▶ **PASSAGE TO READ**:

They have many moving parts, paths, and services that must interact under variable conditions—even when things don't go smoothly.
This is where Orchestration can work to reduce the complexity.
What is Orchestration?
Orchestration is about coordinating the execution of distributed services to complete a business process.
Think of it as a central "conductor" managing how different services work together to fulfill a task. It's often used when many independent services need to interact, and this type of coordinated process is sometimes called an "Orchestrated Transaction."
Why Do We Need Orchestration?
In modern software systems, especially those built with microservices, workflows usually require multiple services to cooperate. Each service may handle different data and logic, and without a central manager, managing the interactions becomes very complex and error-prone.
Orchestration simplifies this by introducing a centralized control mechanism—The Orchestrator. This mechanism:
Manages the Workflow: Ensures services are called in the correct order.
Handles Errors: Provides retries and alternative flows when needed.
Keeps State: Maintains the state of the workflow, such as what has been completed and what still needs to be done.
Key Features of Orchestration
Centralized Control: The orchestrator serves as a single decision-making point for workflows. It ensures services are invoked correctly, handles retries, and manages the state.
Service Interaction: The orchestrator coordinates the data flow between different services. This can be done in either a synchronous (waiting for a response) or asynchronous (not waiting for a response) manner.
State Management: The orchestrator keeps track of where the workflow stands, which is crucial for managing complex systems and ensuring consistency.
Error Handling and Compensation: Orchestration provides sophisticated mechanisms for managing errors. If something goes wrong, it can:
Retry the failed step.
Use an alternative approach to complete the task.
Or Rollback earlier actions to ensure consistency.
A Practical Example: E-commerce Order Workflow
In this example, we explore how orchestration can manage the workflow of an e-commerce system involving many services.

▶ **BRIEF 1**:
Print the orchestration passage from "Why Do We Need" to "to be done.".
▶ **BRIEF 2**:
Answer these questions using the orchestration passage:
(a) What is a coordinated process of many independent services sometimes called?
(b) How does the passage describe the asynchronous manner of service interaction?
(c) What three things can orchestration do if something goes wrong?
▶ **BRIEF 3**:
Pick up the orchestration passage after its last sentence and keep writing.
The material that comes after this has no role here.

▶ **DATA TO EXAMINE**:
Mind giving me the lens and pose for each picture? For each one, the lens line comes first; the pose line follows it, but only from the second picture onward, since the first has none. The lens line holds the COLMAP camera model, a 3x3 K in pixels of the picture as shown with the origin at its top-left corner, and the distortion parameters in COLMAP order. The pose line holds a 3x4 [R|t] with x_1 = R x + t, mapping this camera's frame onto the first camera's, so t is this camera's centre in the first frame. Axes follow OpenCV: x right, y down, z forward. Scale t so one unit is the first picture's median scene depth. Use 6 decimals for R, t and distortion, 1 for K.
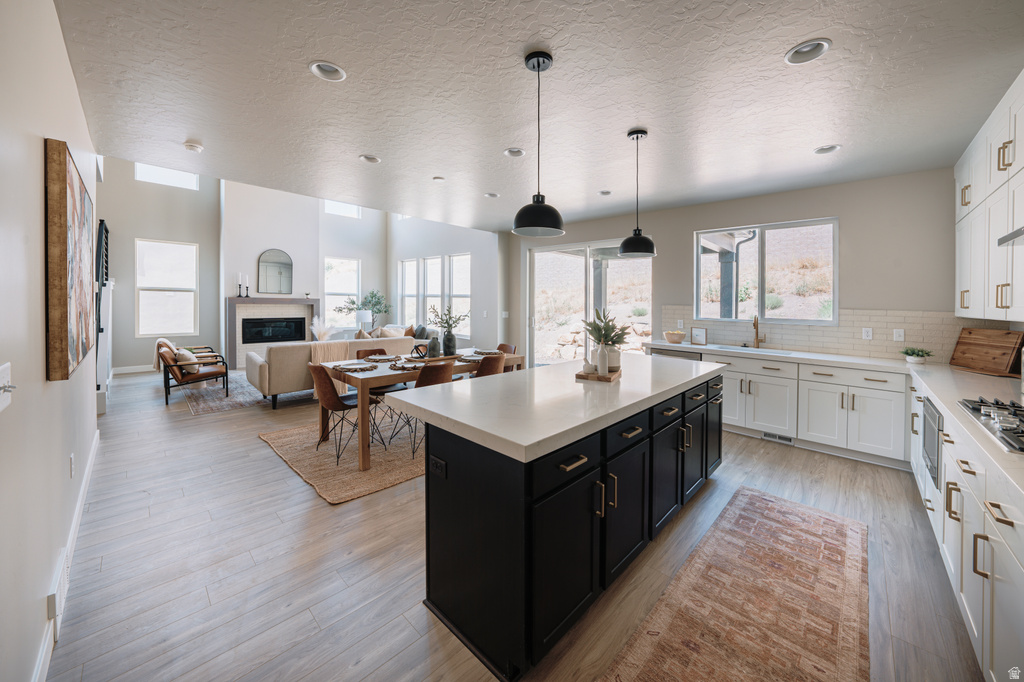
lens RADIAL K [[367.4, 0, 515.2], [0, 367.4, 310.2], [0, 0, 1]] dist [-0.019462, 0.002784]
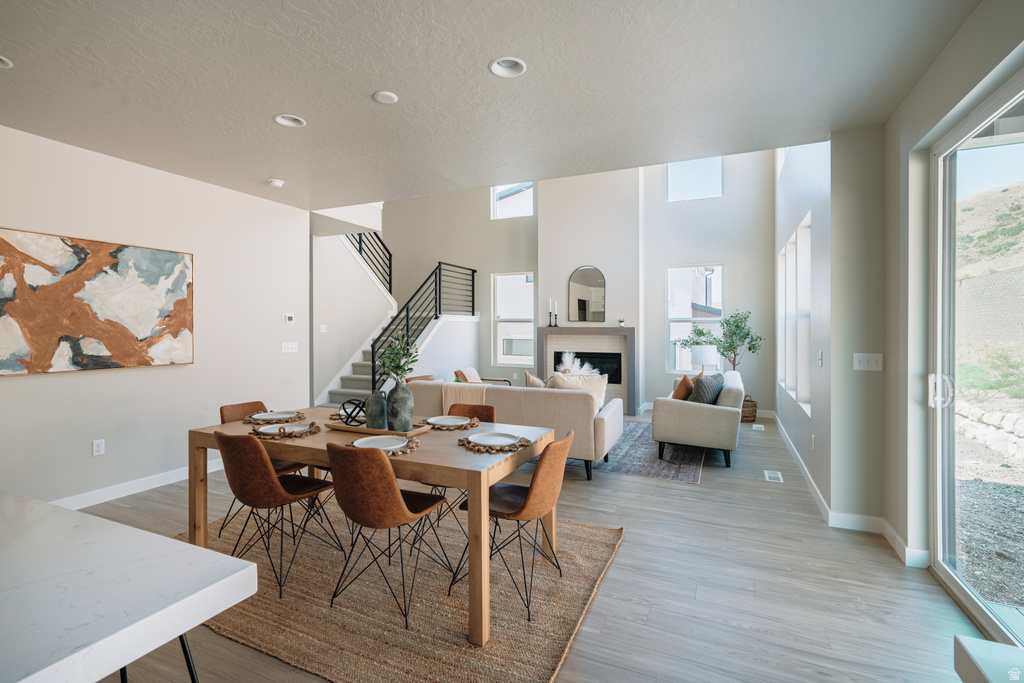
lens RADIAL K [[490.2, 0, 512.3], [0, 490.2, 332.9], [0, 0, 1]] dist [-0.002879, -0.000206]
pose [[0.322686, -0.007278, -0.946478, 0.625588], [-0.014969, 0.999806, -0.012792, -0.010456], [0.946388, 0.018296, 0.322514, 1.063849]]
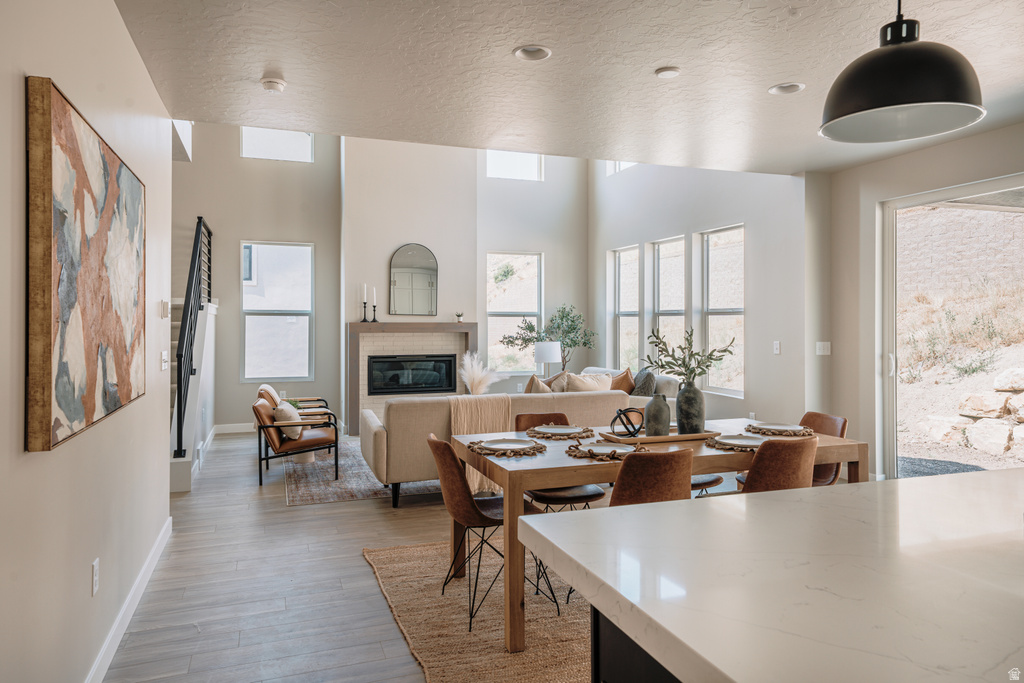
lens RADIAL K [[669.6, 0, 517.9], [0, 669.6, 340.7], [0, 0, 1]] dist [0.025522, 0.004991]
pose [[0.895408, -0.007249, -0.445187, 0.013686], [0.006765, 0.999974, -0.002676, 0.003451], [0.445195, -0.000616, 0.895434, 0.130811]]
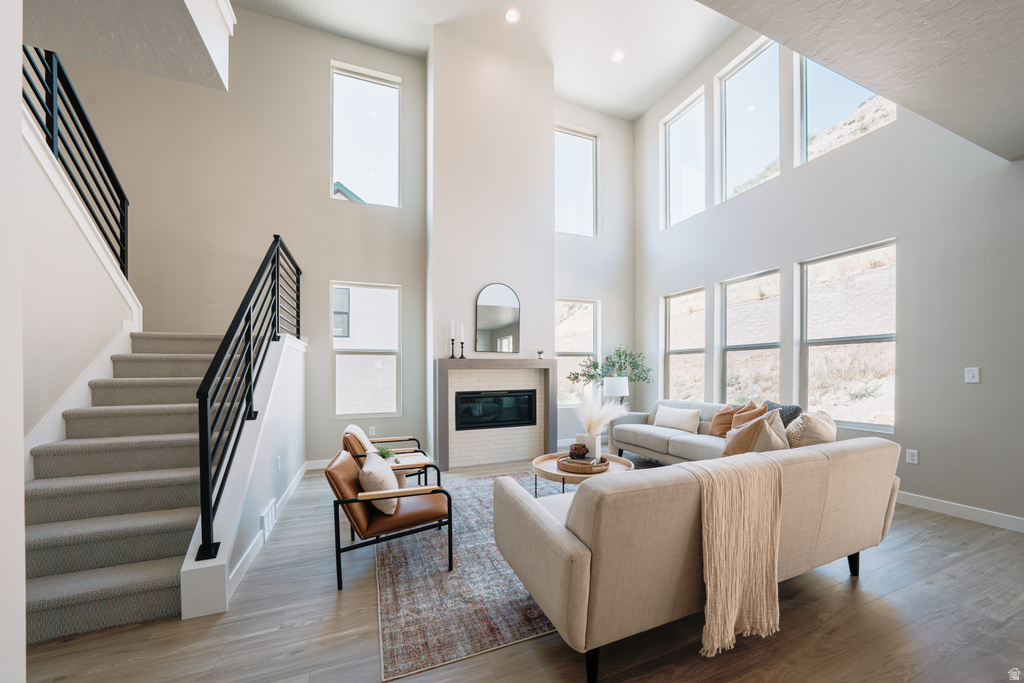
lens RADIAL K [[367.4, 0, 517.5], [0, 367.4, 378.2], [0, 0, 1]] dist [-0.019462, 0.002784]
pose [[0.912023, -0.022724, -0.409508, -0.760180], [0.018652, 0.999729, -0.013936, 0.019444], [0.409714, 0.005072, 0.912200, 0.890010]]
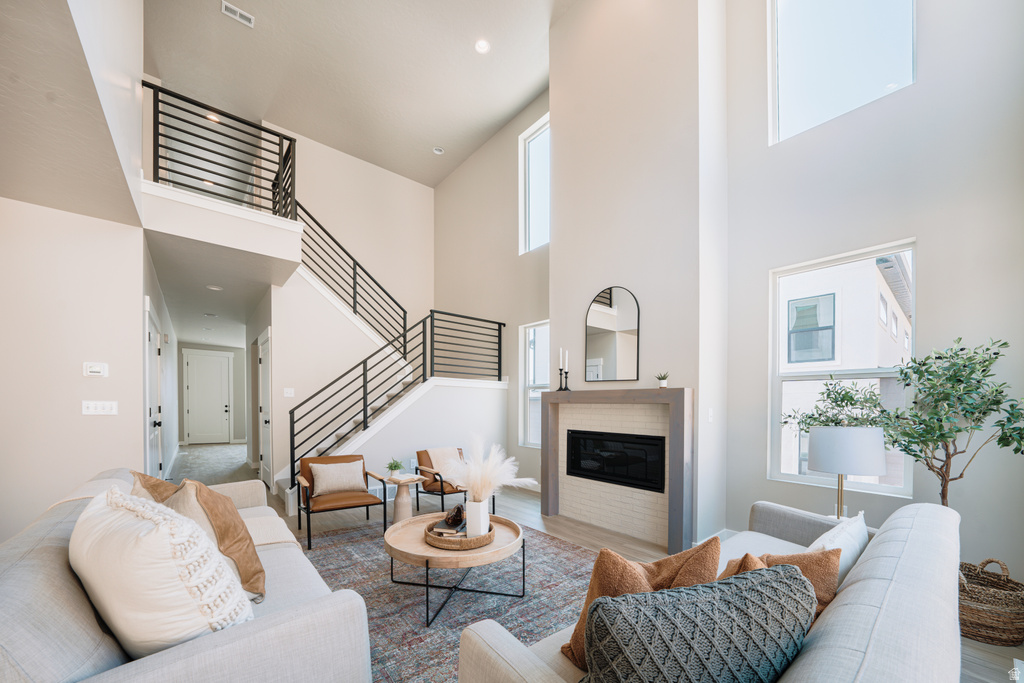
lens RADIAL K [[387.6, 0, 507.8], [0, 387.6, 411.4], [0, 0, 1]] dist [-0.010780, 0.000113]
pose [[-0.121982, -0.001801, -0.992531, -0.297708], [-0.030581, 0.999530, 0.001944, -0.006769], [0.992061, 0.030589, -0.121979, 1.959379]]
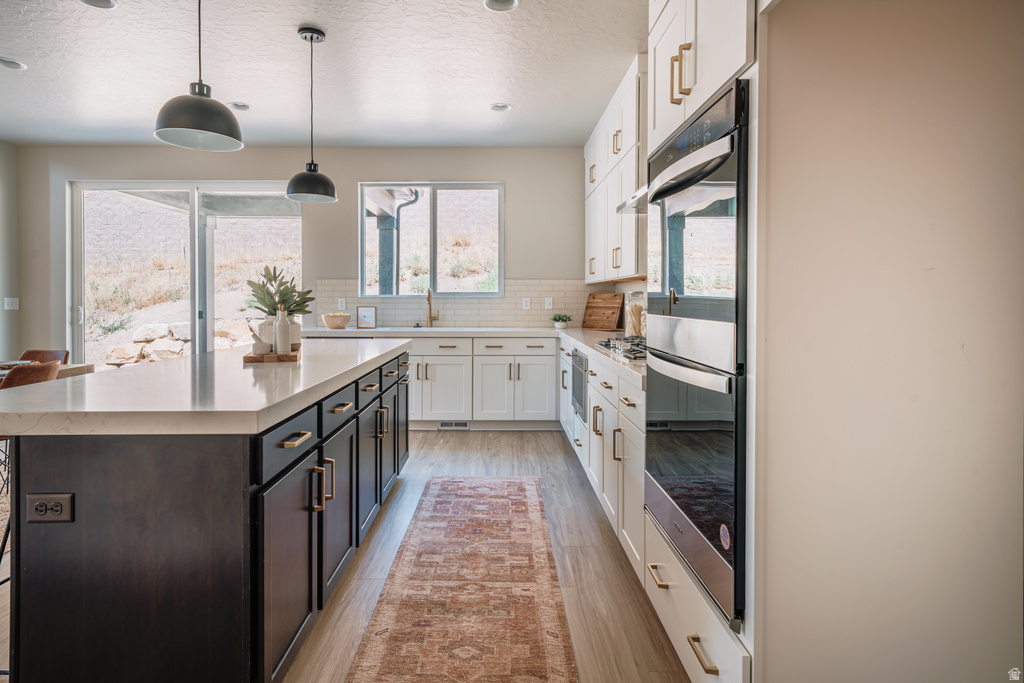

▶ **FINAL ANSWER 1**:
Why Do We Need Orchestration?
In modern software systems, especially those built with microservices, workflows usually require multiple services to cooperate. Each service may handle different data and logic, and without a central manager, managing the interactions becomes very complex and error-prone.
Orchestration simplifies this by introducing a centralized control mechanism—The Orchestrator. This mechanism:
Manages the Workflow: Ensures services are called in the correct order.
Handles Errors: Provides retries and alternative flows when needed.
Keeps State: Maintains the state of the workflow, such as what has been completed and what still needs to be done.

▶ **FINAL ANSWER 2**:
(a) An "Orchestrated Transaction."
(b) Not waiting for a response.
(c) Retry the failed step, use an alternative approach to complete the task, or roll back earlier actions to ensure consistency.

▶ **FINAL ANSWER 3**:
For this example, we will focus on
Orders
Shipping
Notifications
Payments
How the Happy Path will look like
Client Places an Order: The process begins when the client sends a "Place Order" request to the Order Orchestrator.
Order Creation: The Order Orchestrator receives the request and forwards it to the Orders Service to create the order. The Orders Service processes the request and creates a new order record in its database.
Shipping Request: Once the Orders Service confirms the order creation, the orchestrator asynchronously calls the Shipping Service to start the shipping process. This is done because shipping the order takes time and doesn't need to block the workflow.
Order Shipped: The Shipping Service processes the shipping request. After the order is shipped, it notifies the orchestrator about the successful shipment.
Order Status Update: Upon receiving the shipping confirmation, the orchestrator updates the order's status to "Shipped" in the Orders Service.
Notification: Finally, the orchestrator calls the Notifications Service to send a Success email notification informing the client that their order has been shipped.
How the Not-so-Happy Path will look like (Alternative Workflow)
Client Places an Order: The client sends a "Place Order" request to the Order Orchestrator.
Order Creation: The Order Orchestrator forwards the request to the Orders Service, which creates the order.
Shipping Request: The orchestrator asynchronously calls the Shipping Service to start the shipping process.
Backorder Notification: The Shipping Service finds that there is not enough inventory to fulfill the order and notifies the orchestrator about the backorder status.
Order Status Update: The orchestrator updates the order's status to "BackOrdered" in the Orders Service to reflect the issue.
Notification: The orchestrator calls the Notifications Service to send a backorder notification to the client, informing them about the issue with their order.
How the Failed Path Will Look Like (Compensating Transactions)
When an error occurs during a transaction, it may be necessary to undo previously completed steps to maintain system consistency.
We called these compensating transactions. For example, in systems with no support for backorder, this will look like this:
Client Places an Order: The client sends a "Place Order" request to the Order Orchestrator.
Order Creation: The orchestrator calls the Orders Service to create the order.
Shipping Request: The orchestrator calls the Shipping Service to process the shipment.
Inventory Issue: The Shipping Service detects insufficient inventory to fulfill the order and notifies the orchestrator.
Compensating Transactions Initiated:
Cancel Order: The orchestrator calls the Orders Service to cancel the order.
Revert Payment: If payment was processed, the orchestrator might need to send a message to the Payment Service to refund the amount to the client.
Order Status Update: The orchestrator updates the order's status to "Cancelled" in the Orders Service.
Notification: The orchestrator sends a cancellation notification via the Notifications Service.
Like everything in Systems Design, Orchestration comes with trade-offs.
Let's talk about it:
Benefits:
Centralization: All workflow management is handled from one place, simplifying logic and making it easier to manage.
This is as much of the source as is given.